As organizations ramp up their sustainability efforts, more of the executives with a bullish outlook on economic recovery say their organizations are taking some sort of action on sustainability (78%) than their bearish associates (68%). And companies are thinking beyond the sustainability of their own organization—they're looking at their suppliers, vendors, and partners, too.
Here are two of the most popular actions overall that organizations are taking—and how they look when we break out the bulls versus the bears:
In fact, for all of the actions we asked about, the executives who are bullish work for companies doing more to address sustainability.
Why would such action translate into higher levels of confidence in the C-suite? Because sustainability is fast becoming a business imperative—for several reasons. For starters, most consumers say a company’s sustainability is important to them: nearly eight in 10, according to a survey fielded in 2020 by IBM and the National Retail Federation.
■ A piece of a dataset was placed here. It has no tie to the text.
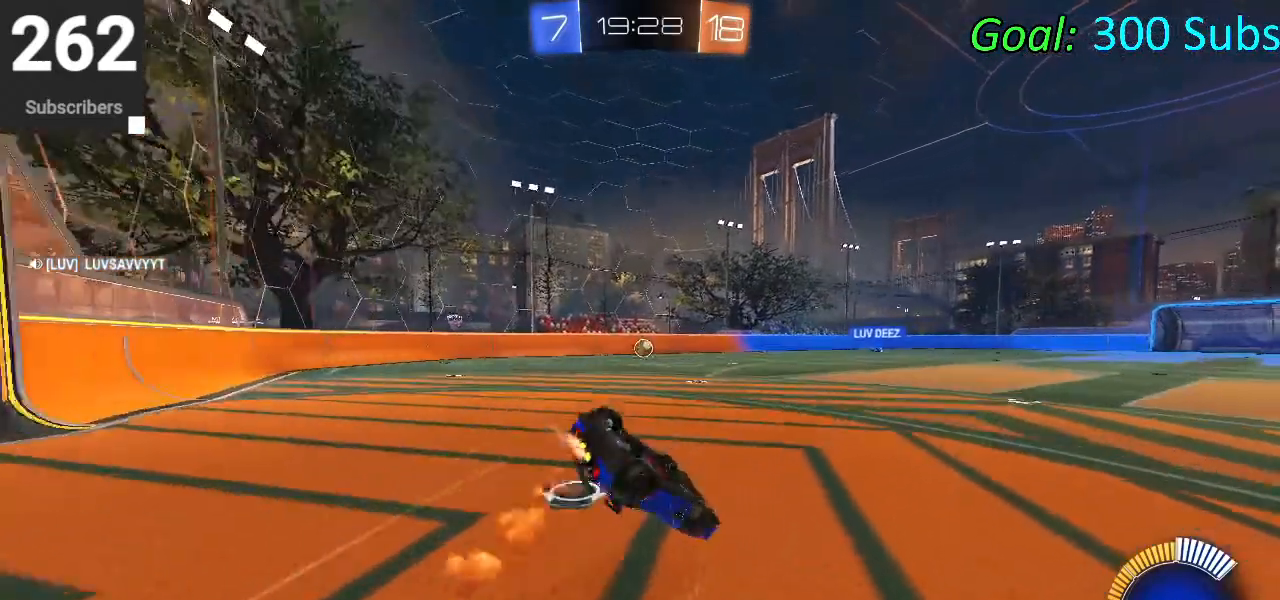
{"buttons": ["L1", "R2"], "left_stick": "down-left", "right_stick": "center", "events": [[67, "left_stick", "down-right"], [200, "left_stick", "down"], [367, "left_stick", "down-left"], [400, "CIRCLE", "up"]]}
Investors—and regulators—have begun taking note, too. David Bailin, chief investment officer at Citi Global Wealth, told CNBC investors will place “enormous emphasis” on sustainable and responsible investing in the next five to 10 years—suggesting a company’s market valuation can grow in lockstep with an increased commitment to environmentally responsible practices. And in March 2021, the U.S. Securities and Exchange Commission announced the creation of a Climate and ESG Task Force, intended to protect investors from risk by proactively identifying ESG-related misconduct.
Unsustainable supply chains, especially, pose a business risk. Organizations that don’t prioritize sustainability in a supply chain—end to end—may face skyrocketing costs due to environmental risks: up to $120 billion by 2026, according to a report from CDP, a global nonprofit environmental disclosure platform. The sectors with the most potential cost increase? Manufacturing ($64 billion), food, beverage, and agriculture ($17 billion), and power generation ($11 billion).
Three-quarters (75%) of respondents say their companies are taking some action on sustainability. It’s not too late for the rest to start working to create a healthier planet—and a healthier bottom line.